- _Assignment_: Where the string "Termostatstyrd" shows up in a line of the records, copy that line.

• • •

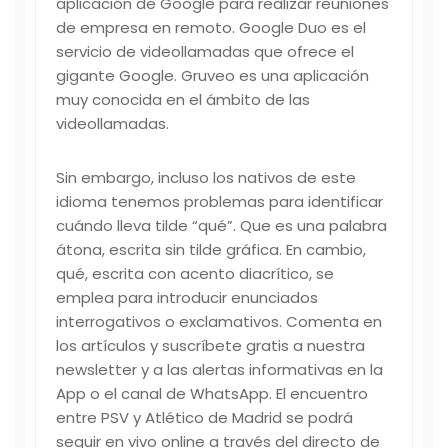
aplicación de Google para realizar reuniones
de empresa en remoto. Google Duo es el
servicio de videollamadas que ofrece el
gigante Google. Gruveo es una aplicación
muy conocida en el ámbito de las
videollamadas.
Sin embargo, incluso los nativos de este
idioma tenemos problemas para identificar
cuándo lleva tilde “qué”. Que es una palabra
átona, escrita sin tilde gráfica. En cambio,
qué, escrita con acento diacrítico, se
emplea para introducir enunciados
interrogativos o exclamativos. Comenta en
los artículos y suscríbete gratis a nuestra
newsletter y a las alertas informativas en la
App o el canal de WhatsApp. El encuentro
entre PSV y Atlético de Madrid se podrá
seguir en vivo online a través del directo de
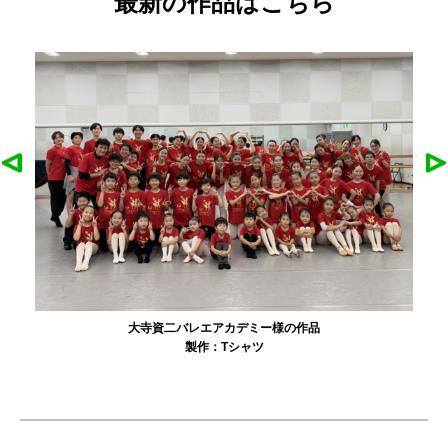
最新の作品はこちら
大寺資二バレエアカデミー様の作品
製作：
Tシャツ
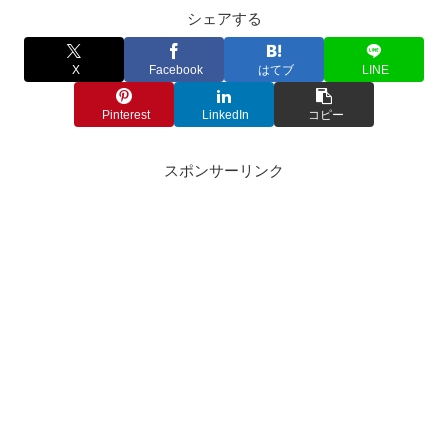
シェアする
X
Facebook
はてブ
LINE
Pinterest
LinkedIn
コピー
スポンサーリンク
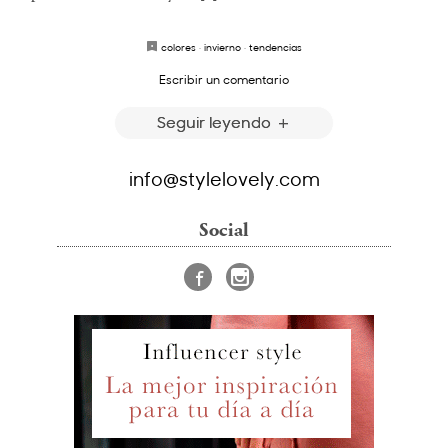
colores
·
invierno
·
tendencias
Escribir un comentario
Seguir leyendo
info@stylelovely.com
Social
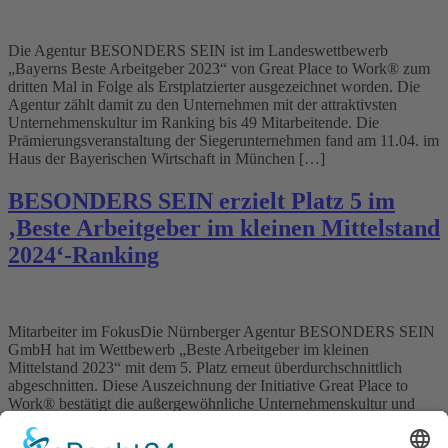
Die Agentur BESONDERS SEIN ist im Landeswettbewerb
„Bayerns Beste Arbeitgeber 2023“ von Great Place to Work® zum
dritten Mal in Folge als Erstplatzierter ausgezeichnet worden. Die
Agentur zählt damit zu den Unternehmen mit der attraktivsten
Unternehmenskultur im Ranking bis 49 Mitarbeitende. Die
Prämierungsveranstaltung der Siegerunternehmen fand am 11.04. im
Haus der Bayerischen Wirtschaft in München […]
BESONDERS SEIN erzielt Platz 5 im
‚Beste Arbeitgeber im kleinen Mittelstand
2024‘-Ranking
Mitarbeiter im FokusDie Nürnberger Agentur BESONDERS SEIN
GmbH hat im Wettbewerb „Beste Arbeitgeber im kleinen
Mittelstand 2023“ mit dem 5. Platz erneut überdurchschnittlich
abgeschnitten. Diese Auszeichnung der Initiative Great Place to
Work® bestätigt die außergewöhnliche Unternehmenskultur und
Mitarbeiterführung der Agentur. Die Prämierungsveranstaltung fand
am 7.3. in den Design Offices in Bonn statt. Nachdem die Agentur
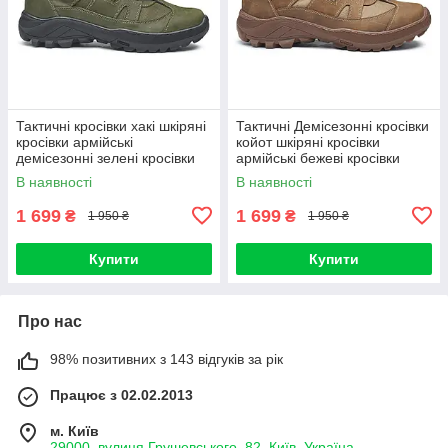
Тактичні кросівки хакі шкіряні
Тактичні Демісезонні кросівки
кросівки армійські
койот шкіряні кросівки
демісезонні зелені кросівки
армійські бежеві кросівки
військові легкі
військові на осінь
В наявності
В наявності
1 699
1 699
₴
₴
1 950 ₴
1 950 ₴
Купити
Купити
Про нас
98% позитивних з 143 відгуків за рік
Працює з 02.02.2013
м. Київ
29000, вулиця Грушевського, 82, Київ, Україна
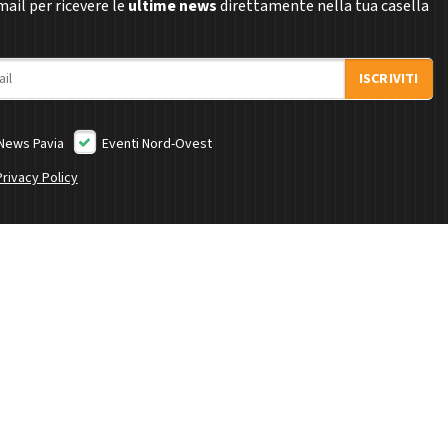
email per ricevere le
ultime news
direttamente nella tua casella
ISCRIVITI
News Pavia
Eventi Nord-Ovest
Privacy Policy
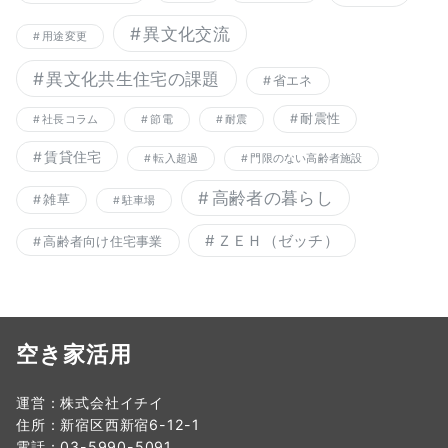
異文化交流
用途変更
異文化共生住宅の課題
省エネ
耐震性
社長コラム
節電
耐震
賃貸住宅
転入超過
門限のない高齢者施設
高齢者の暮らし
雑草
駐車場
ＺＥＨ（ゼッチ）
高齢者向け住宅事業
空き家活用
運営：株式会社イチイ
住所：新宿区西新宿6-12-1
電話：03-5990-5091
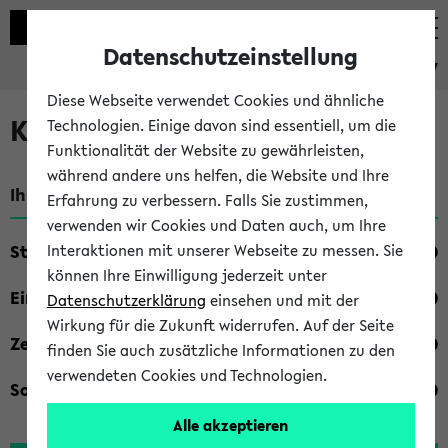
Datenschutzeinstellung
eKVV
Diese Webseite verwendet Cookies und ähnliche
Kombisuche im eKVV
Technologien. Einige davon sind essentiell, um die
Funktionalität der Website zu gewährleisten,
während andere uns helfen, die Website und Ihre
Ihre Suchkriterien:
Erfahrung zu verbessern. Falls Sie zustimmen,
verwenden wir Cookies und Daten auch, um Ihre
Studienfach
Interaktionen mit unserer Webseite zu messen. Sie
können Ihre Einwilligung jederzeit unter
Einrichtung
Datenschutzerklärung
einsehen und mit der
Wirkung für die Zukunft widerrufen. Auf der Seite
Zeiten
finden Sie auch zusätzliche Informationen zu den
verwendeten Cookies und Technologien.
Sonstiges
Alle akzeptieren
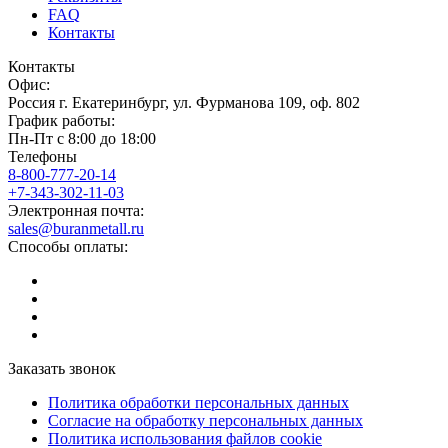
FAQ
Контакты
Контакты
Офис:
Россия
г.
Екатеринбург
,
ул. Фурманова 109, оф. 802
График работы:
Пн-Пт с 8:00 до 18:00
Телефоны
8-800-777-20-14
+7-343-302-11-03
Электронная почта:
sales@buranmetall.ru
Способы оплаты:
Заказать звонок
Политика обработки персональных данных
Согласие на обработку персональных данных
Политика использования файлов cookie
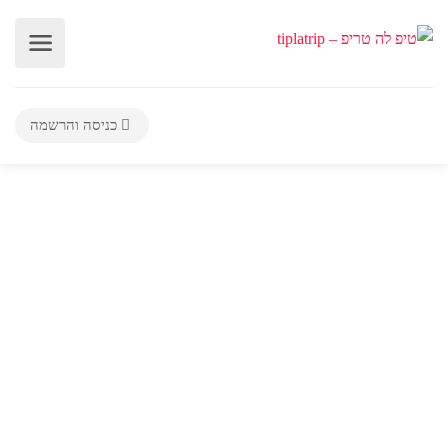
כניסה והרשמה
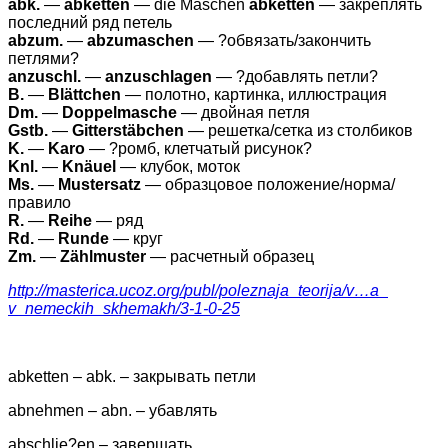
abk.
—
abketten
— die Maschen
abketten
— закреплять
последний ряд петель
abzum.
—
abzumaschen
— ?обвязать/закончить
петлями?
anzuschl.
—
anzuschlagen
— ?добавлять петли?
B.
—
Blättchen
— полотно, картинка, иллюстрация
Dm.
—
Doppelmasche
— двойная петля
Gstb.
—
Gitterstäbchen
— решетка/сетка из столбиков
K.
—
Karo
— ?ромб, клетчатый рисунок?
Knl.
—
Knäuel
— клубок, моток
Ms.
—
Mustersatz
— образцовое положение/норма/
правило
R.
—
Reihe
— ряд
Rd.
—
Runde
— круг
Zm.
—
Zählmuster
— расчетный образец
http://masterica.ucoz.org/
publ/poleznaja_teorija/v…a_
v_nemeckih_skhemakh/3-1-0-25
abketten – abk. – закрывать петли
abnehmen – abn. – убавлять
abschlie?en – завершать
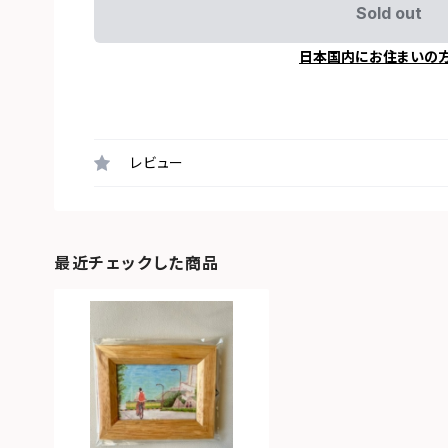
Sold out
日本国内にお住まいの
レビュー
最近チェックした商品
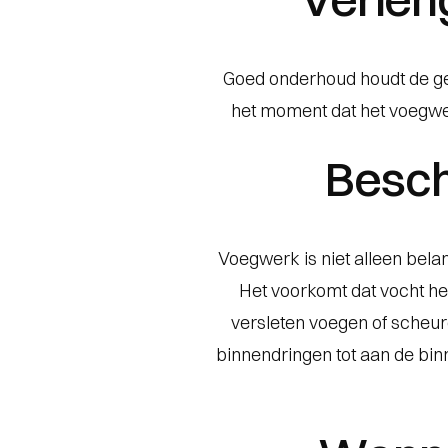
Goed onderhoud houdt de gev
het moment dat het voegwerk
Besch
Voegwerk is niet alleen bela
Het voorkomt dat vocht h
versleten voegen of scheur
binnendringen tot aan de bi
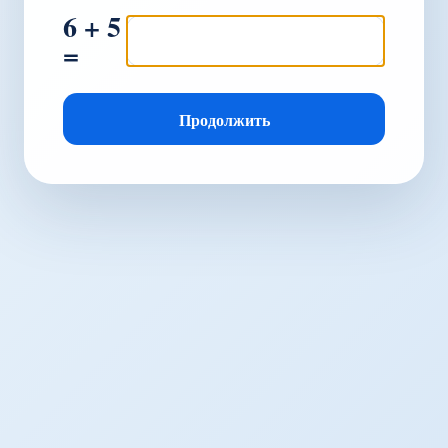
6 + 5
=
Продолжить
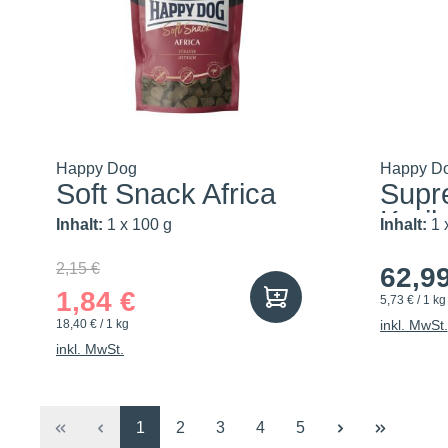
Happy Dog
Happy D
Soft Snack Africa
Supr
Karib
Inhalt:
1 x 100 g
Inhalt:
1 
2,15 €
62,9
1,84 €
5,73 € / 1 kg
18,40 € / 1 kg
inkl. MwSt.
inkl. MwSt.
Seite
Seite
Seite
Seite
Seite
1
2
3
4
5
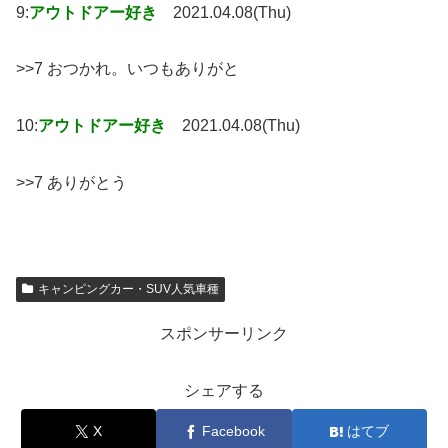
9:
アウトドアー好き
2021.04.08(Thu)
>>7 おつかれ。いつもありがと
10:
アウトドアー好き
2021.04.08(Thu)
>>7 ありがとう
キャンピングカー・SUV人気車種
スポンサーリンク
シェアする
X
Facebook
はてブ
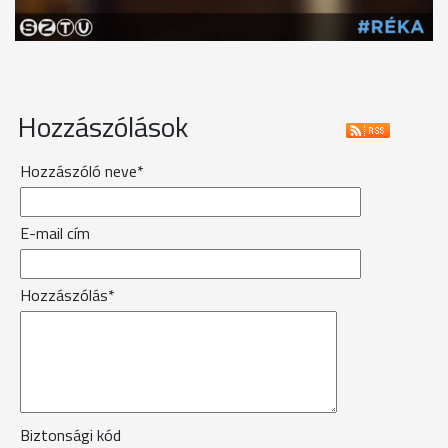
Hozzászólások
Hozzászóló neve*
E-mail cím
Hozzászólás*
Biztonsági kód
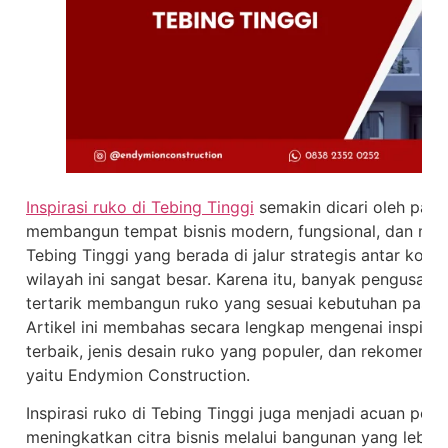
Inspirasi ruko di Tebing Tinggi
semakin dicari oleh para
membangun tempat bisnis modern, fungsional, dan memilik
Tebing Tinggi yang berada di jalur strategis antar kota
wilayah ini sangat besar. Karena itu, banyak pengusaha,
tertarik membangun ruko yang sesuai kebutuhan pasar d
Artikel ini membahas secara lengkap mengenai inspira
terbaik, jenis desain ruko yang populer, dan rekomendas
yaitu Endymion Construction.
Inspirasi ruko di Tebing Tinggi juga menjadi acuan pent
meningkatkan citra bisnis melalui bangunan yang lebi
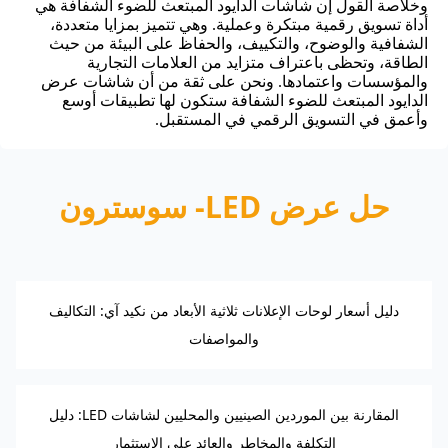
وخلاصة القول إن شاشات الدايود المبتعث للضوء الشفافة هي
أداة تسويق رقمية مبتكرة وعملية. وهي تتميز بمزايا متعددة،
الشفافية والوضوح، والتكييف، والحفاظ على البيئة من حيث
الطاقة، وتحظى باعتراف متزايد من العلامات التجارية
والمؤسسات واعتمادها. ونحن على ثقة من أن شاشات عرض
الدايود المبتعث للضوء الشفافة ستكون لها تطبيقات أوسع
وأعمق في التسويق الرقمي في المستقبل.
حل عرض LED- سوسترون
دليل أسعار لوحات الإعلانات ثلاثية الأبعاد من نكيد آي: التكاليف
والمواصفات
المقارنة بين الموردين الصينيين والمحليين لشاشات LED: دليل
التكلفة والمخاطر والعائد على الاستثمار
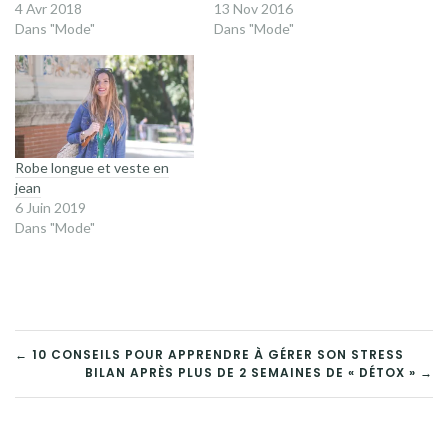
4 Avr 2018
13 Nov 2016
Dans "Mode"
Dans "Mode"
Robe longue et veste en
jean
6 Juin 2019
Dans "Mode"
NAVIGATION
← 10 CONSEILS POUR APPRENDRE À GÉRER SON STRESS
BILAN APRÈS PLUS DE 2 SEMAINES DE « DÉTOX » →
DE
L’ARTICLE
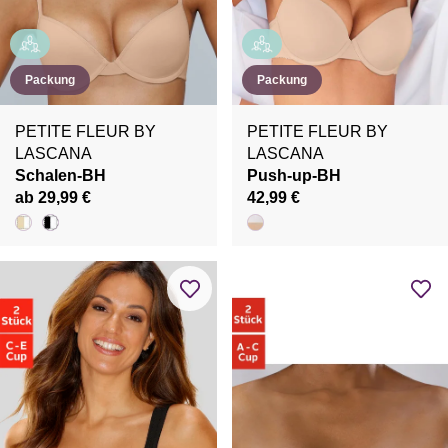
Packung
Packung
PETITE FLEUR BY
PETITE FLEUR BY
LASCANA
LASCANA
Schalen-BH
Push-up-BH
ab 29,99 €
42,99 €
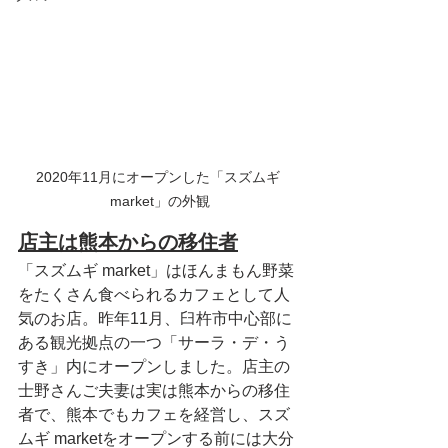
2020年11月にオープンした「スズムギ 
market」の外観
店主は熊本からの移住者
「スズムギ market」はほんまもん野菜
をたくさん食べられるカフェとして人
気のお店。昨年11月、臼杵市中心部に
ある観光拠点の一つ「サーラ・デ・う
すき」内にオープンしました。店主の
士野さんご夫妻は実は熊本からの移住
者で、熊本でもカフェを経営し、スズ
ムギ marketをオープンする前には大分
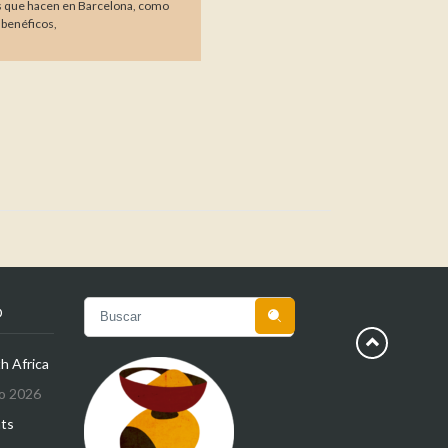
s que hacen en Barcelona, como
 benéficos,
O

h Africa
o 2026
hts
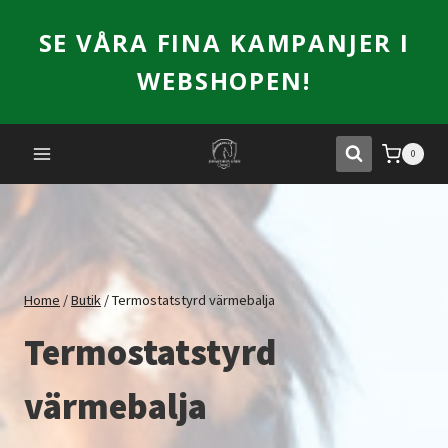
Skip
SE VÅRA FINA KAMPANJER I
to
content
WEBSHOPEN!
0
Home
/
Butik
/
Termostatstyrd värmebalja
Termostatstyrd
värmebalja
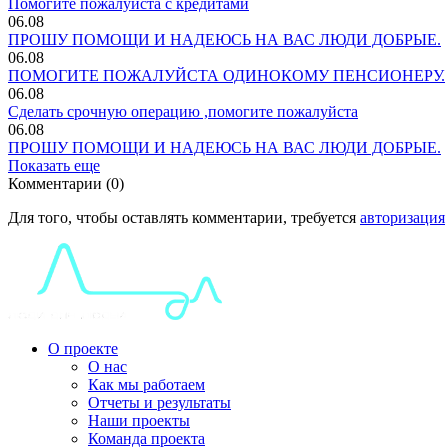
Помогите пожалуйста с кредитами
06.08
ПРОШУ ПОМОЩИ И НАДЕЮСЬ НА ВАС ЛЮДИ ДОБРЫЕ.
06.08
ПОМОГИТЕ ПОЖАЛУЙСТА ОДИНОКОМУ ПЕНСИОНЕРУ.
06.08
Сделать срочную операцию ,помогите пожалуйста
06.08
ПРОШУ ПОМОЩИ И НАДЕЮСЬ НА ВАС ЛЮДИ ДОБРЫЕ.
Показать еще
Комментарии (0)
Для того, чтобы оставлять комментарии, требуется
авторизация
О проекте
О нас
Как мы работаем
Отчеты и результаты
Наши проекты
Команда проекта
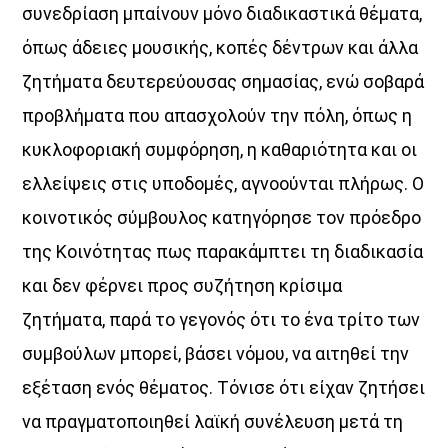
συνεδρίαση μπαίνουν μόνο διαδικαστικά θέματα,
όπως άδειες μουσικής, κοπές δέντρων και άλλα
Θεμα Υγειας
ζητήματα δευτερεύουσας σημασίας, ενώ σοβαρά
22:00
14:00
προβλήματα που απασχολούν την πόλη, όπως η
HOT 40 Θέμης Γεωργαντάς
κυκλοφοριακή συμφόρηση, η καθαριότητα και οι
18:00
20:00
ελλείψεις στις υποδομές, αγνοούνται πλήρως. Ο
κοινοτικός σύμβουλος κατηγόρησε τον πρόεδρο
Μελωδικές Ιστορίες
20:00
21:00
της Κοινότητας πως παρακάμπτει τη διαδικασία
και δεν φέρνει προς συζήτηση κρίσιμα
Just Music
ζητήματα, παρά το γεγονός ότι το ένα τρίτο των
21:00
22:00
συμβούλων μπορεί, βάσει νόμου, να αιτηθεί την
Night Love
εξέταση ενός θέματος. Τόνισε ότι είχαν ζητήσει
22:00
24:00
να πραγματοποιηθεί λαϊκή συνέλευση μετά τη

• • •

- _Output for this exercise_:
Termostatstyrd värmebalja
Termostatstyrd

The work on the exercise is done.